The Big Bankroll by Leo Katcher

The Big Bankroll by Leo Katcher

Author:Leo Katcher
Language: eng
Format: epub
Publisher: Pickle Partners Publishing
Published: 2016-01-26T00:00:00+00:00


Chapter 14—He Popped Up Everywhere

If George Graham Rice did not coin the phrase “You can’t kill a sucker” he certainly proved it. Rice, originally Jacob Simon Herzig, was one of the most successful bucket-shop operators in history. He must have had a sense of humor for, after swindling investors of hundreds of thousands of dollars and serving a jail term, he wrote a book titled My Adventures with Your Money, and then returned to bucketeering for twenty more “successful” years.

Watson Washburn and Edmund DeLong, in their book, High and Low Financiers, expressed much the same conviction as Rice when they wrote, “The sucker is the eternal optimist.” They used official records to substantiate their case.

The word “sucker” identified customers of bucket shops in both instances.

No official total of bucket-shop “take” has ever been compiled. Nat J. Ferber, the New York American reporter who did more to expose bucketeers and their activities than any other newspaperman, estimated the take in his book, I Found Out as $6,000,000,000. His figures, however, included both cash extracted from suckers and the “value” of the securities they supposedly owned.

This much is on the record.

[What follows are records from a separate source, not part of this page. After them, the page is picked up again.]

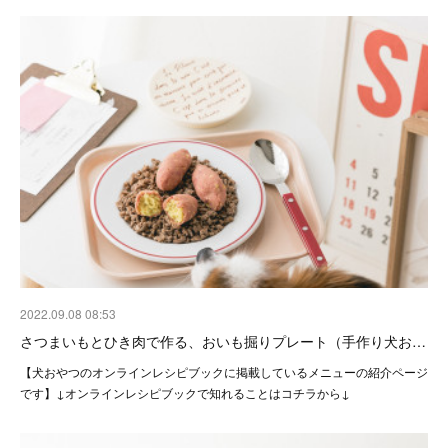
2022.09.08 08:53
さつまいもとひき肉で作る、おいも掘りプレート（手作り犬お…
【犬おやつのオンラインレシピブックに掲載しているメニューの紹介ページ
です】↓オンラインレシピブックで知れることはコチラから↓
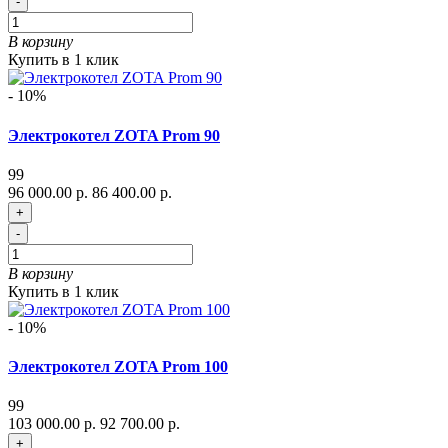
-
В корзину
Купить в 1 клик
- 10%
Электрокотел ZOTA Prom 90
99
96 000.00 р.
86 400.00 р.
+
-
В корзину
Купить в 1 клик
- 10%
Электрокотел ZOTA Prom 100
99
103 000.00 р.
92 700.00 р.
+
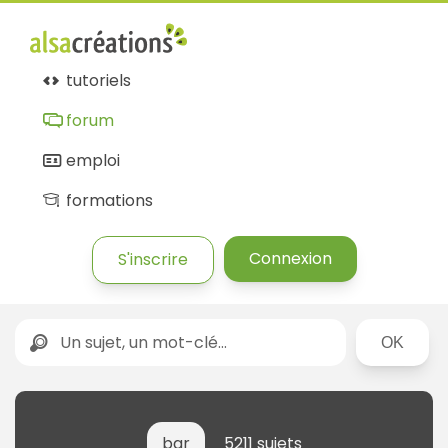
tutoriels
forum
emploi
formations
Connexion
S'inscrire
Rechercher
bar
5211 sujets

In New York State, in one five-year period, bucket shops went into bankruptcy owing their customers more than $212,000,000!

The bucket shop derives its name from those ancient markets where flour and grain were sold in buckets to the poor and needy. The wealthy could buy in larger amounts.

Bucket shops operated in all parts of the United States. They had their beginnings soon after the Civil War when railroad stocks were placed on the market and sold to thousands of investors. Such financiers as Daniel Drew, Jay Gould and Jim Fisk early set the standard for the bucketeers. They created artificial markets, issued public proclamations concerning; the value of their stocks, unloaded them at the same time they were doing this, and printed fresh stock as long as there was a demand.

This was larceny—but legal larceny.

By the turn of the century the bucket shops had become firmly entrenched. And they found themselves under attack not from the public but from more respectable brokerage houses. Many of these had started as bucket shops but, having prospered and found religion, the new converts got after their heathen brothers.

It took a third of a century for the legitimate brokerage houses, the New York Stock Exchange, and the big bankers who had connections with security houses to put the bucketeers out of business. When they did so. as the Black Committee which investigated Wall Street revealed, it was not a victory for the righteous over the wicked but for the stronger over the weaker.

The heyday of the bucketeers came during two periods, from about 1900 to 1907 and from 1917 until 1929. The bucketeers operated as successfully outside New York City as in it. The most successful had branch offices throughout the country.

The bucket shop was a cut-rate, bargain-basement securities supermarket. It operated on the layaway, or installment, plan, with very little down. Purchasers of stocks could buy on a margin as low as one point.